Morbido orsacchiotto, morbido orsacchiotto, fai una
giravolta,
morbido orsacchiotto, morbido orsacchiotto, tocca terra un’altra
volta.
Era bravissima a saltare, la più brava della classe, e riusciva a fare tutti i movimenti a tempo senza interrompere la filastrocca. Mentre si concentrava sul fare la giravolta e toccare per terra pensavo avesse smesso di seguire il discorso, ma poi disse: «La nonna tornerà mai a casa?».
Io scossi il capo.
Morbido orsacchiotto, morbido orsacchiotto, mostra il piede.
«Ricordiamo le cose belle», le dissi.
L’unico suono che si udiva era quello di Fleur che saltava un’altra volta al ritmo della filastrocca.
Mi unii a lei per l’ultimo verso e lo gridammo forte insieme.
Morbido orsacchiotto, morbido orsacchiotto, ecco che succede!

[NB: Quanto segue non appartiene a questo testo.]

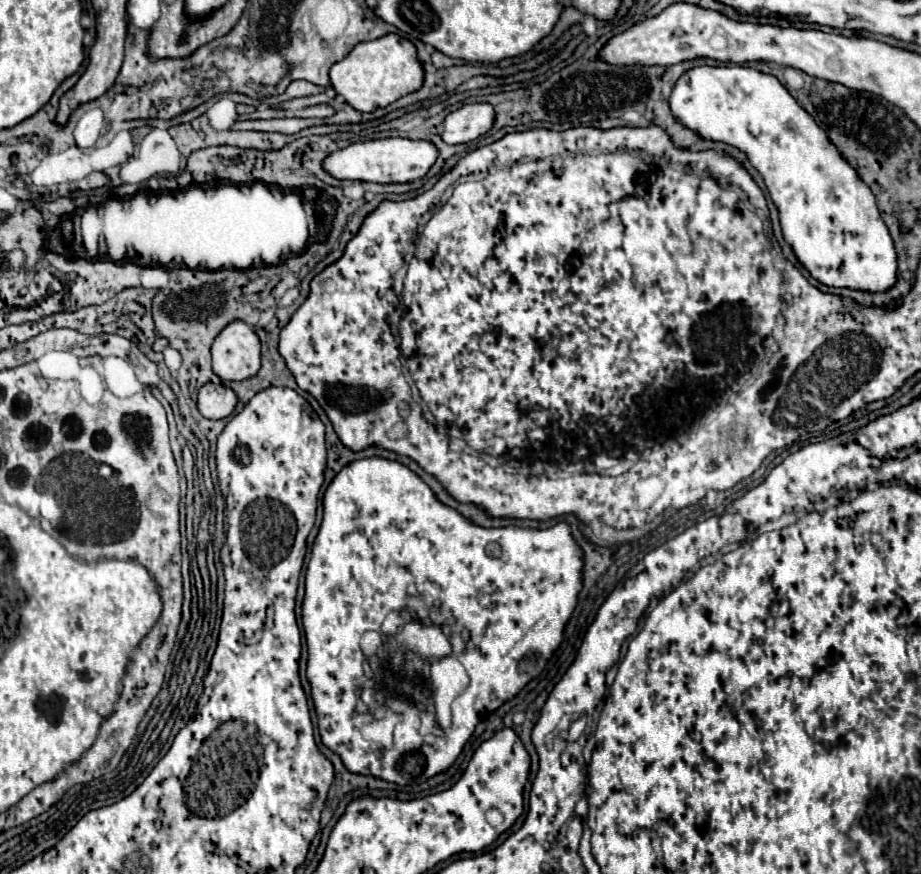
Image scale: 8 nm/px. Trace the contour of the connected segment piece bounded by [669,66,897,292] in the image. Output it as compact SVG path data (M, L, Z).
M697 66L677 80L669 106L677 122L693 130L703 140L725 142L747 154L751 166L763 176L769 196L779 210L785 242L793 248L797 260L815 280L833 288L865 292L885 292L895 286L895 244L881 220L873 192L775 76L745 66Z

Fleur rimase immobile per un attimo. «Mi piaceva la torta di mele della nonna».
«Sì», la incoraggiai io. «Ricordiamo i pasti della nonna».
Lei riprese a saltare.
Pasticcio di carne a colazione, pasticcio di carne all’ora del tè,pasticcio di carne a ogni pasto, sarai la fine per me!
«Che ne dici di fegato e cipolle?», chiesi.
«Puah!».
«Arrosto di maiale la domenica».
«Pasticcio di pesce il sabato».
Arrivarono le lacrime e mi tolsero il respiro. “Oh, nonna”, pensai, “mi dispiace tantissimo che tu non possa essere qui”. E divenni triste, non solo perché si trovava nella casa di riposo ma perché mi fece tornare in mente come le cose possano procedere normalmente e poi di colpo finire.
Fleur lasciò cadere la corda, mi venne vicino e mi toccò la guancia. «Non prendertela, Em. Hai ancora me».
La guardai negli occhi. Avevo ancora lei. Mia sorella mi sorrise e pensai che forse, un giorno, quando entrambe fossimo cresciute, saremmo state vere amiche. Avrei voluto parlarle di quello che avevo fatto con Billy ma Fleur era troppo piccola, così tenni il segreto per me.
Guardando le rose canine che ricoprivano la siepe sul davanti, pensai a Billy. Non ero sicura che mi fosse piaciuto davvero quello che avevamo fatto. Mentre stavo con lui ero ancora calata nel mio ruolo di scrittrice e stavo immaginando quali sentimenti avrebbe provato Claris. Raffigurare lei al mio posto lo rendeva molto più accettabile.
Non potevo dire a Billy che non lo amavo. Mi piaceva molto e non volevo ferire i suoi sentimenti. Ma mi ero sempre sentita più al sicuro con le storie e, mentre Claris beneficiava delle mie esperienze affettuose, io dovevo stare più attenta che mai a nascondere il mio manoscritto sensazionalista. Se l’avesse visto, papà mi avrebbe ucciso. Quello che mi piaceva davvero era stare seduta sulla scalinata di Coal Quay, vicino al salice piangente, e far penzolare le gambe nel fiume con Billy, guardando le libellule e sentendomi una bambina.